YOUR INSTRUCTIONS: Leave the images aside and copy out the whole listing, exact to the word.

SUPPLIED MATERIAL: Begin

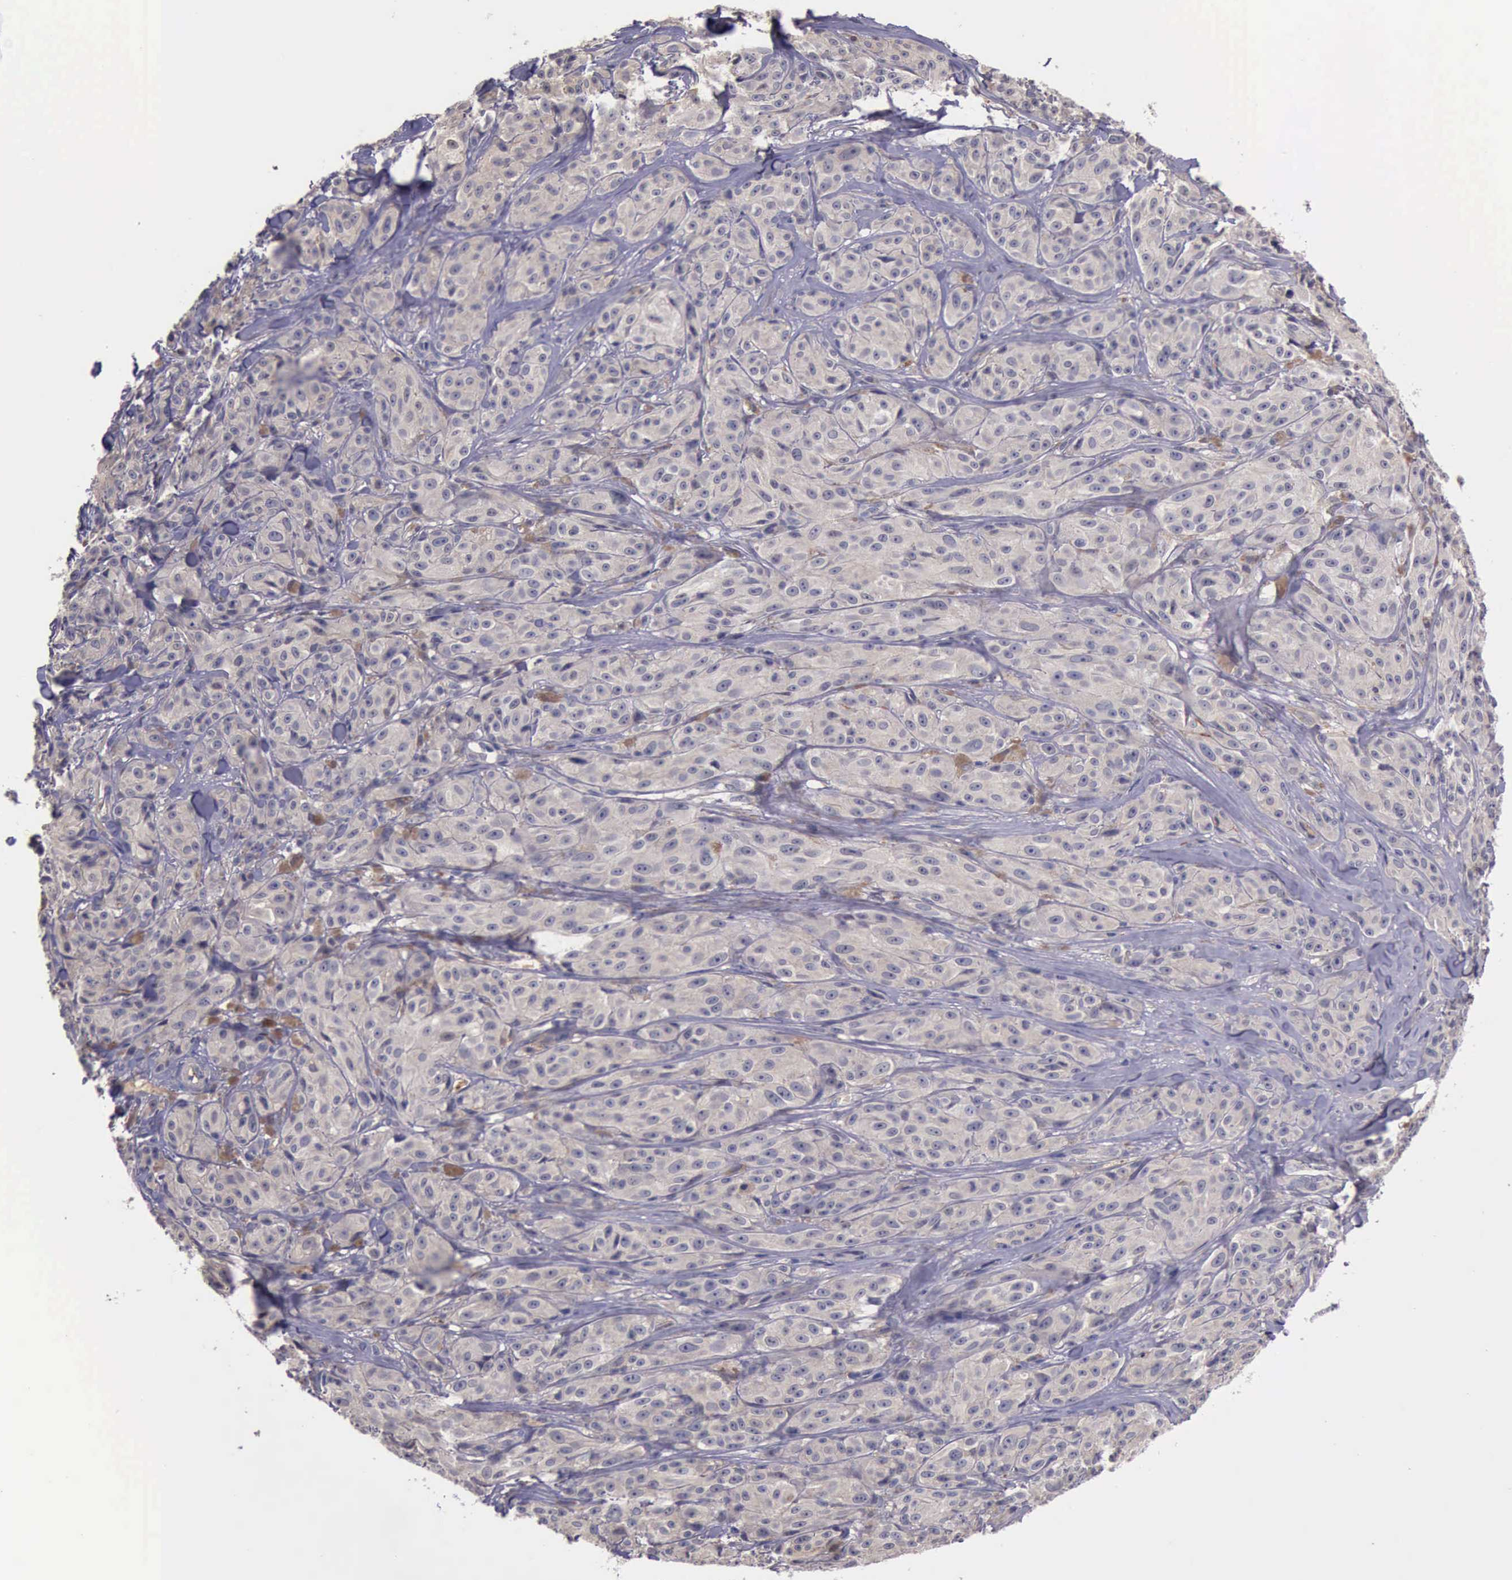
{"staining": {"intensity": "negative", "quantity": "none", "location": "none"}, "tissue": "melanoma", "cell_type": "Tumor cells", "image_type": "cancer", "snomed": [{"axis": "morphology", "description": "Malignant melanoma, NOS"}, {"axis": "topography", "description": "Skin"}], "caption": "A high-resolution micrograph shows immunohistochemistry (IHC) staining of melanoma, which reveals no significant staining in tumor cells.", "gene": "RAB39B", "patient": {"sex": "male", "age": 56}}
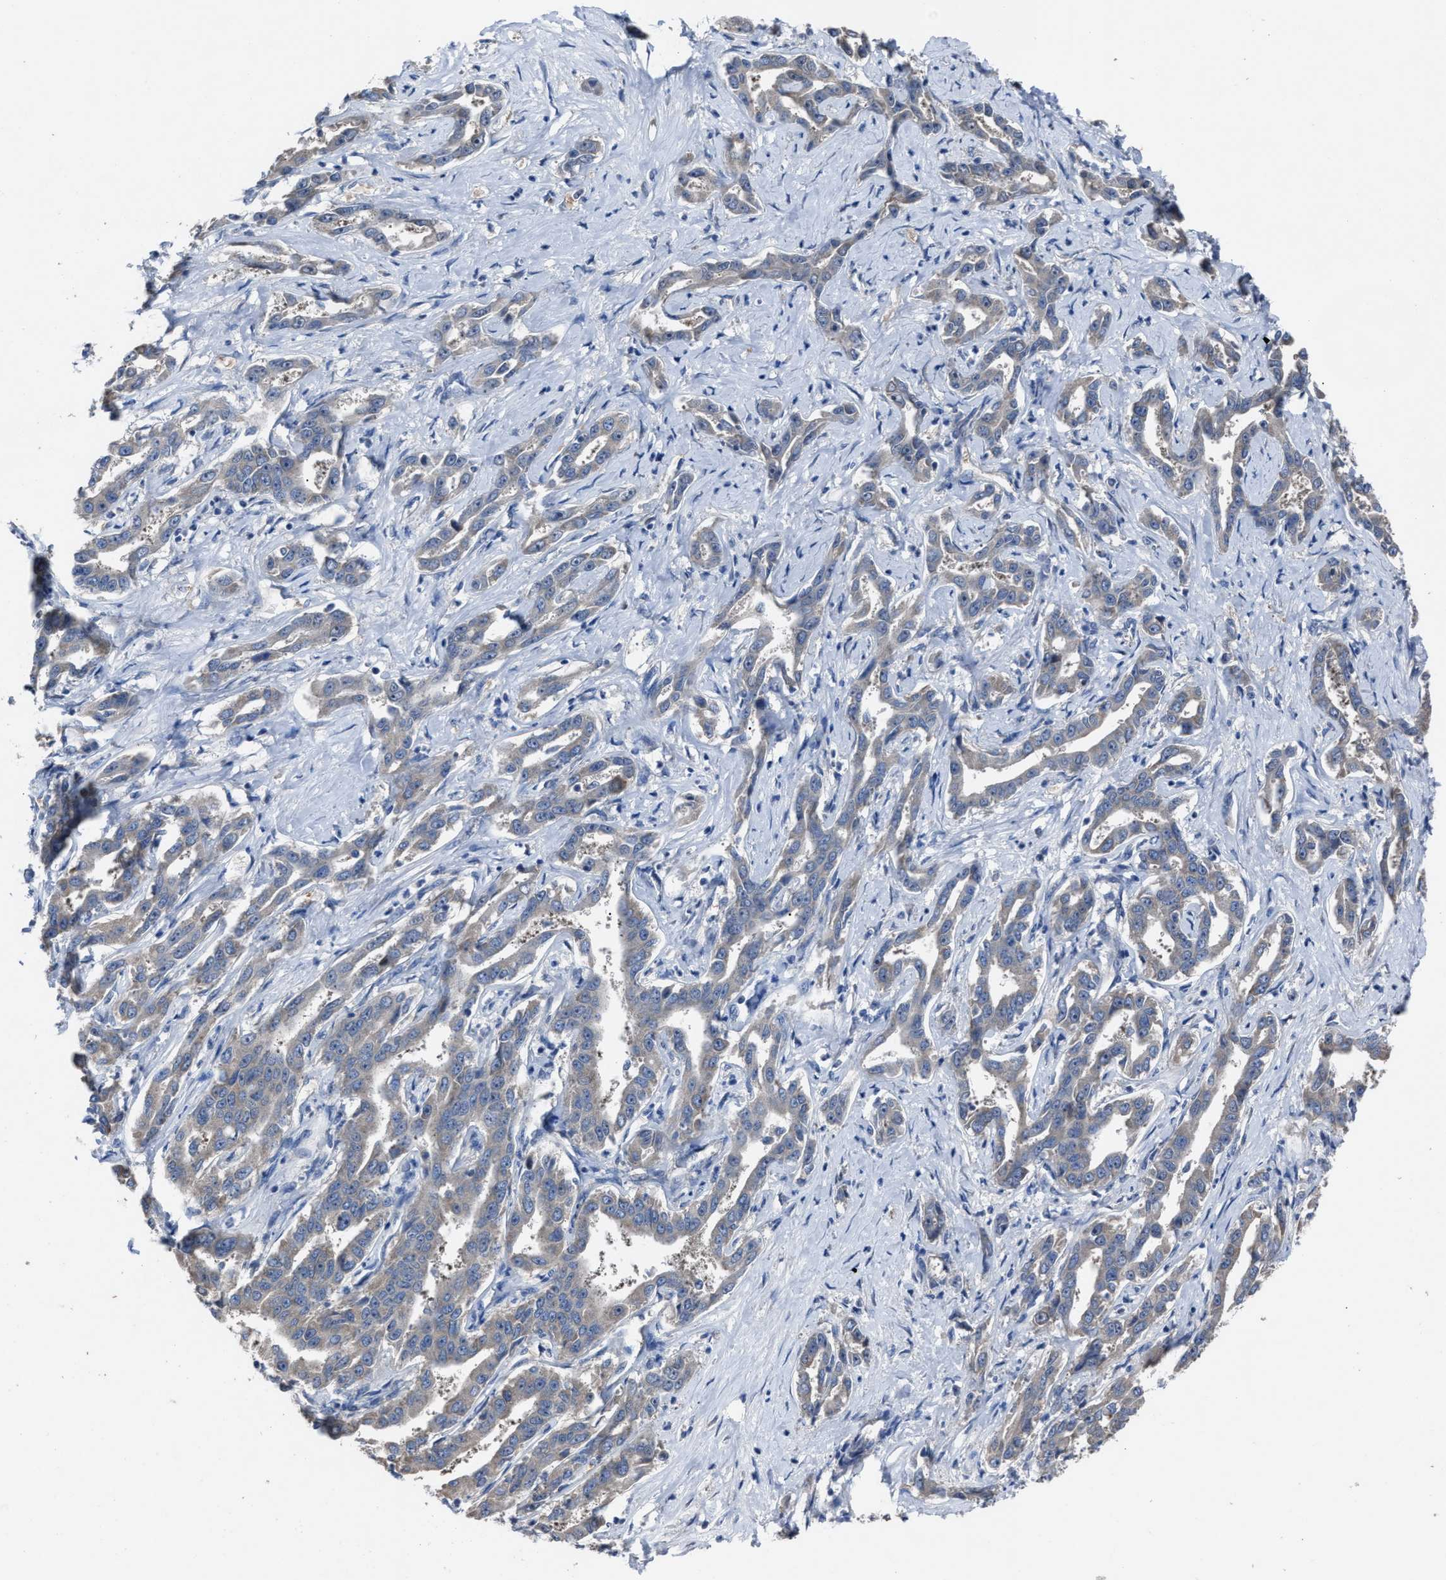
{"staining": {"intensity": "negative", "quantity": "none", "location": "none"}, "tissue": "liver cancer", "cell_type": "Tumor cells", "image_type": "cancer", "snomed": [{"axis": "morphology", "description": "Cholangiocarcinoma"}, {"axis": "topography", "description": "Liver"}], "caption": "There is no significant expression in tumor cells of liver cancer.", "gene": "UPF1", "patient": {"sex": "male", "age": 59}}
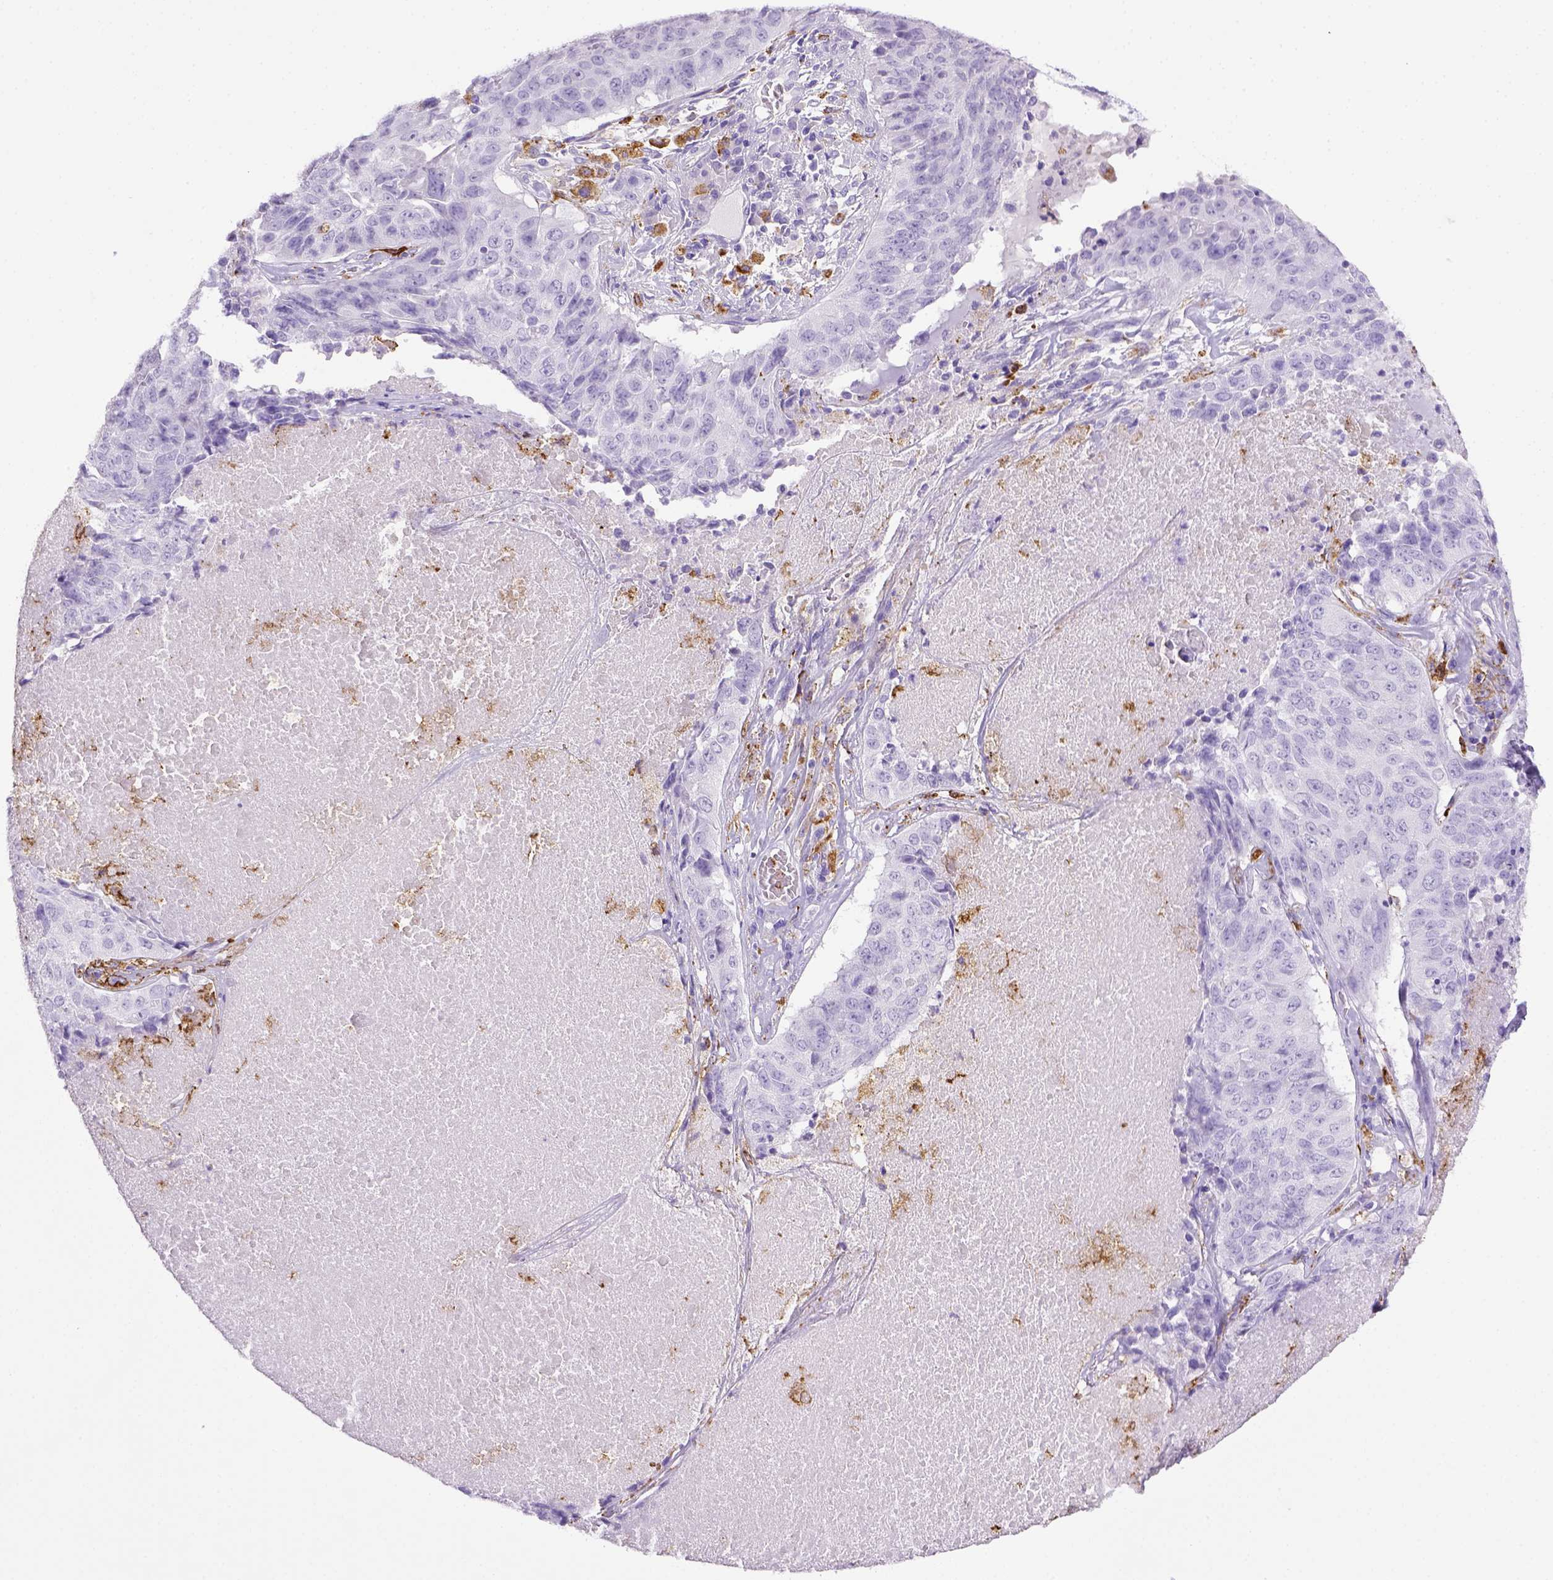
{"staining": {"intensity": "negative", "quantity": "none", "location": "none"}, "tissue": "lung cancer", "cell_type": "Tumor cells", "image_type": "cancer", "snomed": [{"axis": "morphology", "description": "Normal tissue, NOS"}, {"axis": "morphology", "description": "Squamous cell carcinoma, NOS"}, {"axis": "topography", "description": "Bronchus"}, {"axis": "topography", "description": "Lung"}], "caption": "Lung cancer stained for a protein using immunohistochemistry displays no expression tumor cells.", "gene": "CD68", "patient": {"sex": "male", "age": 64}}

SUPPLIED MATERIAL: End

OUTPUT:
{"staining": {"intensity": "negative", "quantity": "none", "location": "none"}, "tissue": "melanoma", "cell_type": "Tumor cells", "image_type": "cancer", "snomed": [{"axis": "morphology", "description": "Malignant melanoma, NOS"}, {"axis": "topography", "description": "Skin"}], "caption": "A high-resolution micrograph shows immunohistochemistry (IHC) staining of melanoma, which reveals no significant staining in tumor cells.", "gene": "RAB39B", "patient": {"sex": "male", "age": 56}}
{"staining": {"intensity": "negative", "quantity": "none", "location": "none"}, "tissue": "liver cancer", "cell_type": "Tumor cells", "image_type": "cancer", "snomed": [{"axis": "morphology", "description": "Cholangiocarcinoma"}, {"axis": "topography", "description": "Liver"}], "caption": "There is no significant expression in tumor cells of liver cancer.", "gene": "UPF1", "patient": {"sex": "male", "age": 59}}
{"staining": {"intensity": "negative", "quantity": "none", "location": "none"}, "tissue": "lung cancer", "cell_type": "Tumor cells", "image_type": "cancer", "snomed": [{"axis": "morphology", "description": "Normal tissue, NOS"}, {"axis": "morphology", "description": "Squamous cell carcinoma, NOS"}, {"axis": "topography", "description": "Bronchus"}, {"axis": "topography", "description": "Lung"}], "caption": "Lung cancer stained for a protein using immunohistochemistry displays no expression tumor cells.", "gene": "CD68", "patient": {"sex": "male", "age": 64}}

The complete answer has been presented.